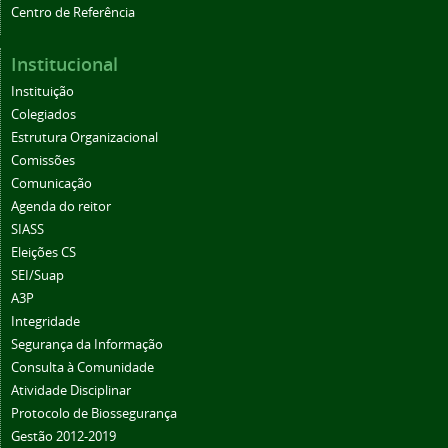
Centro de Referência
Institucional
Instituição
Colegiados
Estrutura Organizacional
Comissões
Comunicação
Agenda do reitor
SIASS
Eleições CS
SEI/Suap
A3P
Integridade
Segurança da Informação
Consulta à Comunidade
Atividade Disciplinar
Protocolo de Biossegurança
Gestão 2012-2019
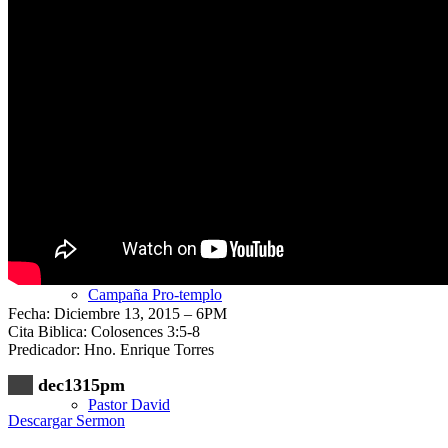
Nuestra Iglesia
Nuevo Visitante
Campaña Pro-templo
Fecha: Diciembre 13, 2015 – 6PM
Cita Biblica: Colosences 3:5-8
Predicador: Hno. Enrique Torres
dec1315pm
Pastor David
Descargar Sermon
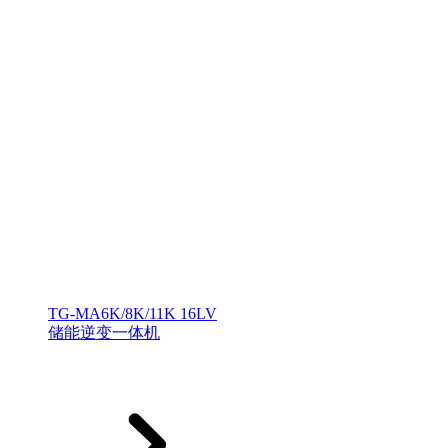
TG-MA6K/8K/11K 16LV
储能逆变一体机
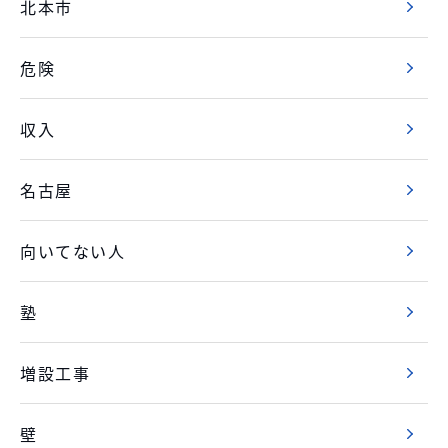
北本市
危険
収入
名古屋
向いてない人
塾
増設工事
壁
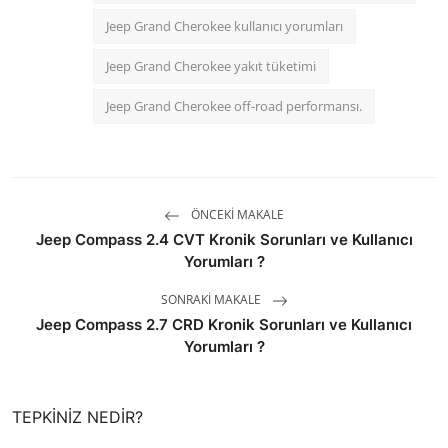
Jeep Grand Cherokee kullanıcı yorumları
Jeep Grand Cherokee yakıt tüketimi
Jeep Grand Cherokee off-road performansı.
ÖNCEKI MAKALE
Jeep Compass 2.4 CVT Kronik Sorunları ve Kullanıcı
Yorumları ?
SONRAKI MAKALE
Jeep Compass 2.7 CRD Kronik Sorunları ve Kullanıcı
Yorumları ?
TEPKINIZ NEDIR?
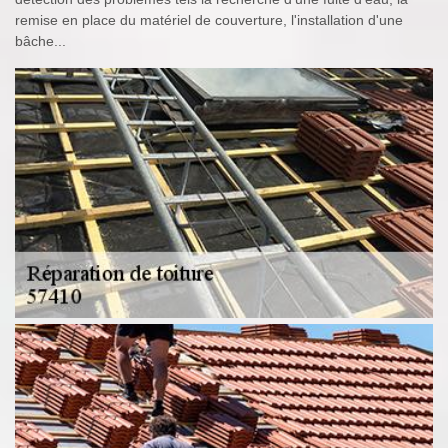
remise en place du matériel de couverture, l'installation d'une
bâche...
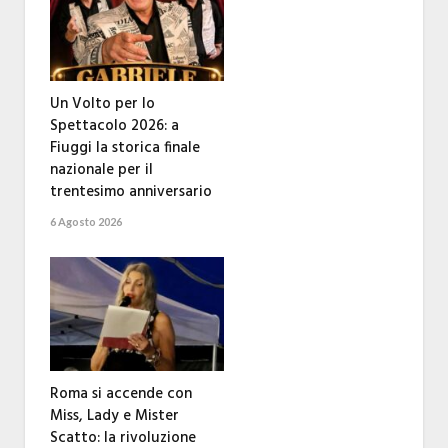
Un Volto per lo
Spettacolo 2026: a
Fiuggi la storica finale
nazionale per il
trentesimo anniversario
6 Agosto 2026
Roma si accende con
Miss, Lady e Mister
Scatto: la rivoluzione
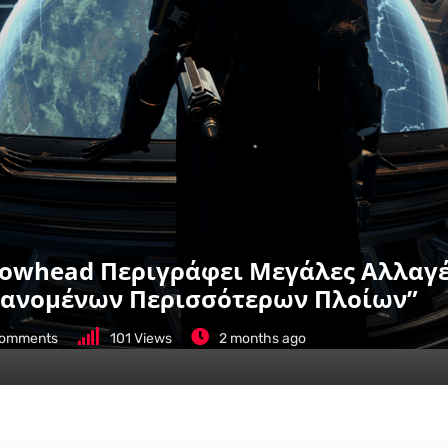
Arrowhead Περιγράφει Μεγάλες Αλλαγ
βανομένων Περισσότερων Πλοίων”
omments
101
Views
2 months ago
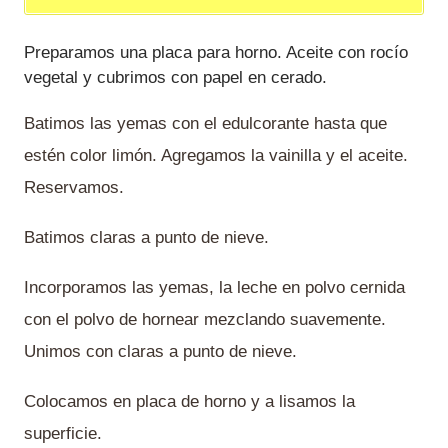
Preparamos una placa para horno. Aceite con rocío
vegetal y cubrimos con papel en cerado.
Batimos las yemas con el edulcorante hasta que
estén color limón. Agregamos la vainilla y el aceite.
Reservamos.
Batimos claras a punto de nieve.
Incorporamos las yemas, la leche en polvo cernida
con el polvo de hornear mezclando suavemente.
Unimos con claras a punto de nieve.
Colocamos en placa de horno y a lisamos la
superficie.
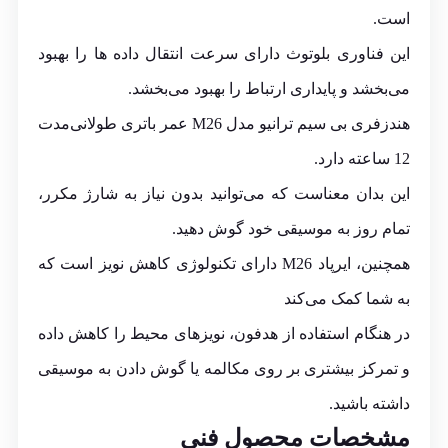
است.
این فناوری بلوتوث دارای سرعت انتقال داده ها را بهبود
می‌بخشد و پایداری ارتباط را بهبود می‌بخشد.
هندزفری بی سیم ترانیو مدل M26 عمر باتری طولانی‌مدت
12 ساعته دارد.
این بدان معناست که می‌توانید بدون نیاز به شارژ مکرر،
تمام روز به موسیقی خود گوش دهید.
همچنین، ایرپاد M26 دارای تکنولوژی کاهش نویز است که
به شما کمک می‌کند
در هنگام استفاده از هدفون، نویزهای محیط را کاهش داده
و تمرکز بیشتری بر روی مکالمه یا گوش دادن به موسیقی
داشته باشید.
مشخصات محصول فنی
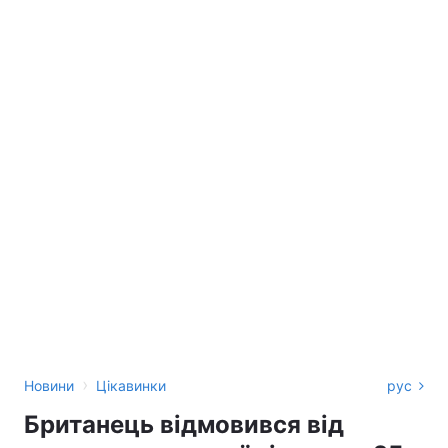
›
Новини
Цікавинки
рус
Британець відмовився від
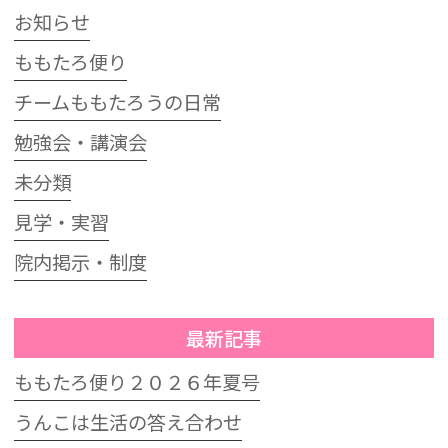
お知らせ
ももたろ便り
チームももたろうの日常
勉強会・講演会
未分類
見学・実習
院内掲示・制度
最新記事
ももたろ便り２０２６年夏号
うんこは生活の答え合わせ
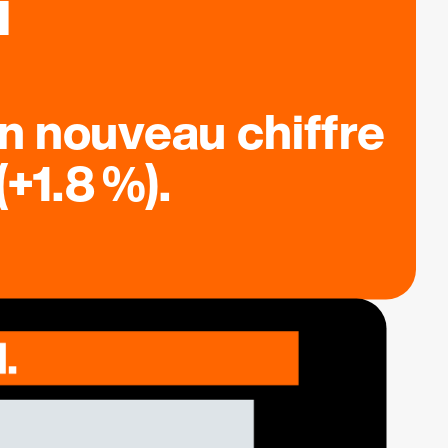
n nouveau chiffre
+1.8 %).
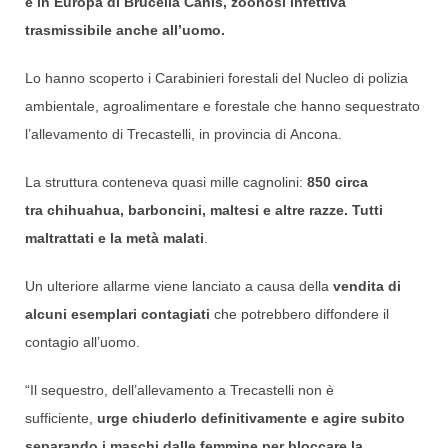
e in Europa di Brucella Canis, zoonosi infettiva
trasmissibile anche all’uomo.
Lo hanno scoperto i Carabinieri forestali del Nucleo di polizia
ambientale, agroalimentare e forestale che hanno sequestrato
l’allevamento di Trecastelli, in provincia di Ancona.
La struttura conteneva quasi mille cagnolini:
850 circa
tra chihuahua, barboncini, maltesi e altre razze. Tutti
maltrattati e la metà malati
.
Un ulteriore allarme viene lanciato a causa della
vendita di
alcuni esemplari contagiati
che potrebbero diffondere il
contagio all’uomo.
“Il sequestro, dell’allevamento a Trecastelli non è
sufficiente,
urge chiuderlo definitivamente e agire subito
separando i maschi dalle femmine per bloccare la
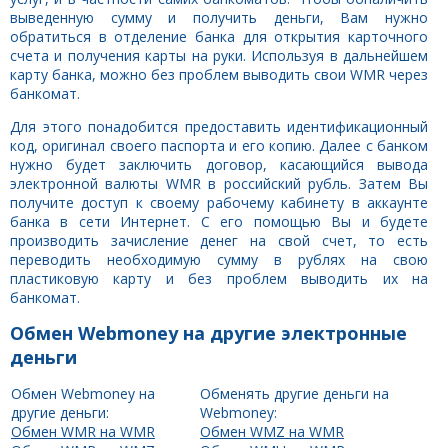
выведенную сумму и получить деньги, Вам нужно
обратиться в отделение банка для открытия карточного
счета и получения карты на руки. Используя в дальнейшем
карту банка, можно без проблем выводить свои WMR через
банкомат.
Для этого понадобится предоставить идентификационный
код, оригинал своего паспорта и его копию. Далее с банком
нужно будет заключить договор, касающийся вывода
электронной валюты WMR в российский рубль. Затем Вы
получите доступ к своему рабочему кабинету в аккаунте
банка в сети Интернет. С его помощью Вы и будете
производить зачисление денег на свой счет, то есть
переводить необходимую сумму в рублях на свою
пластиковую карту и без проблем выводить их на
банкомат.
Обмен Webmoney на другие электронные
деньги
Обмен Webmoney на
Обменять другие деньги на
другие деньги:
Webmoney:
Обмен WMR на WMR
Обмен WMZ на WMR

═══

▶ [REQUIRED ACTION] Exactly the lines from the one with "urge chiuderlo definitivamente e agire subito" to the last line of the listing are wanted, both ends included and pictures excluded.

▶ [FINISHED TASK]
urge chiuderlo definitivamente e agire subito
separando i maschi dalle femmine per bloccare la
выведенную сумму и получить деньги, Вам нужно
обратиться в отделение банка для открытия карточного
счета и получения карты на руки. Используя в дальнейшем
карту банка, можно без проблем выводить свои WMR через
банкомат.
Для этого понадобится предоставить идентификационный
код, оригинал своего паспорта и его копию. Далее с банком
нужно будет заключить договор, касающийся вывода
электронной валюты WMR в российский рубль. Затем Вы
получите доступ к своему рабочему кабинету в аккаунте
банка в сети Интернет. С его помощью Вы и будете
производить зачисление денег на свой счет, то есть
переводить необходимую сумму в рублях на свою
пластиковую карту и без проблем выводить их на
банкомат.
Обмен Webmoney на другие электронные
деньги
Обмен Webmoney на
Обменять другие деньги на
другие деньги:
Webmoney:
Обмен WMR на WMR
Обмен WMZ на WMR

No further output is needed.